§ **Exercise**:
Within the data that follows, set down exactly the lines from the one containing "A review page." through the one containing "Which proposals should", both ends included.

§ **Given entries**:
[Start of section]

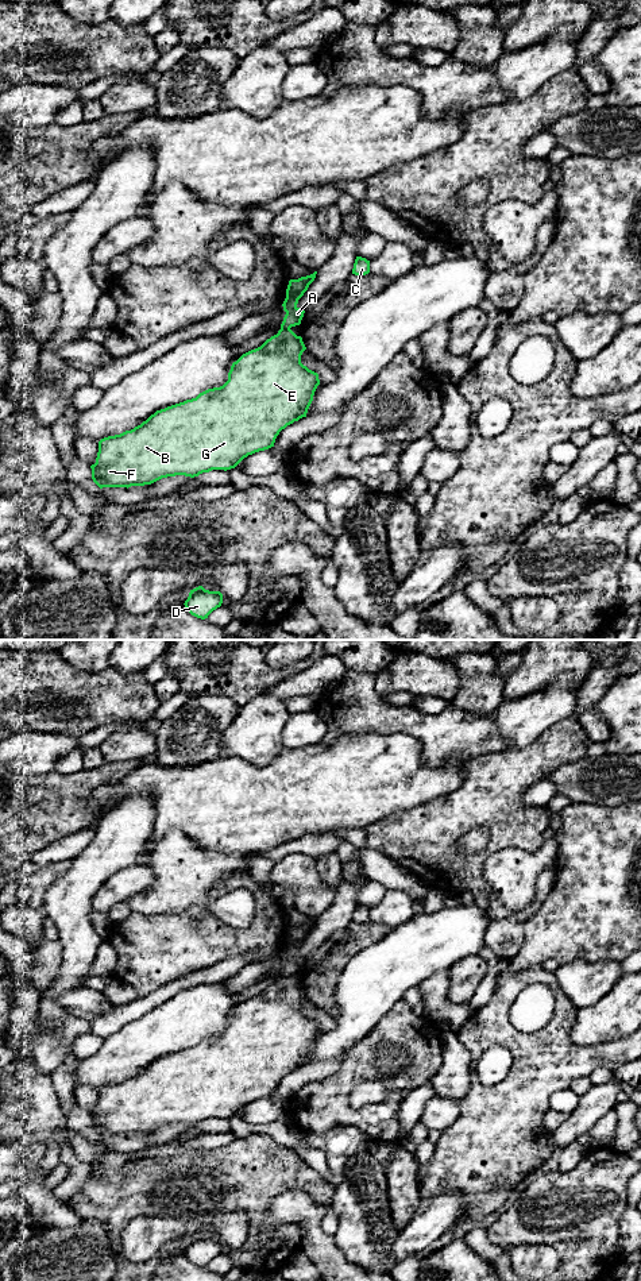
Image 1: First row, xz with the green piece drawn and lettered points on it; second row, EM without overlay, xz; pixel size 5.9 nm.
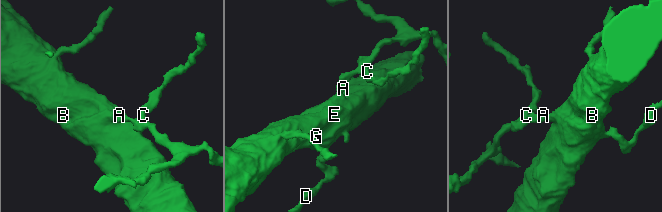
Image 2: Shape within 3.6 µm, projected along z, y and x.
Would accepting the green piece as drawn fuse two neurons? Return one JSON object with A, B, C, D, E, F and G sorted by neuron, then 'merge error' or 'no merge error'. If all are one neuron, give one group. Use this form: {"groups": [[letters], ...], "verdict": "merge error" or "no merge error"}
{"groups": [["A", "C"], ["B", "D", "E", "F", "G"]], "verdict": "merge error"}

[End of section]
[Start of section]

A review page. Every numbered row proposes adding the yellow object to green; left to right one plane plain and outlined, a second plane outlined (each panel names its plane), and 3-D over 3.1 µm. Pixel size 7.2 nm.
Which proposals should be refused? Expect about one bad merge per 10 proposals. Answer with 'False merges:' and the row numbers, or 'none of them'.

[End of section]
[Start of section]

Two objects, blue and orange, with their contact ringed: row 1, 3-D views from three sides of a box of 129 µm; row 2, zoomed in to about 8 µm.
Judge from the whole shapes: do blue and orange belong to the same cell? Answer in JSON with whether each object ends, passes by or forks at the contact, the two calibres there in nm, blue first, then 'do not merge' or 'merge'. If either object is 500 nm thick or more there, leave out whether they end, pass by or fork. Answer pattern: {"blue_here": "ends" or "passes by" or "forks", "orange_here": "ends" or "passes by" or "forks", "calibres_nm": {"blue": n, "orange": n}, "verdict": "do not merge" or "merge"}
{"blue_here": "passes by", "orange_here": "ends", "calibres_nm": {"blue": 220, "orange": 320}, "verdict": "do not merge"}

[End of section]

§ **Answer space**:
A review page. Every numbered row proposes adding the yellow object to green; left to right one plane plain and outlined, a second plane outlined (each panel names its plane), and 3-D over 3.1 µm. Pixel size 7.2 nm.
Which proposals should be refused? Expect about one bad merge per 10 proposals. Answer with 'False merges:' and the row numbers, or 'none of them'.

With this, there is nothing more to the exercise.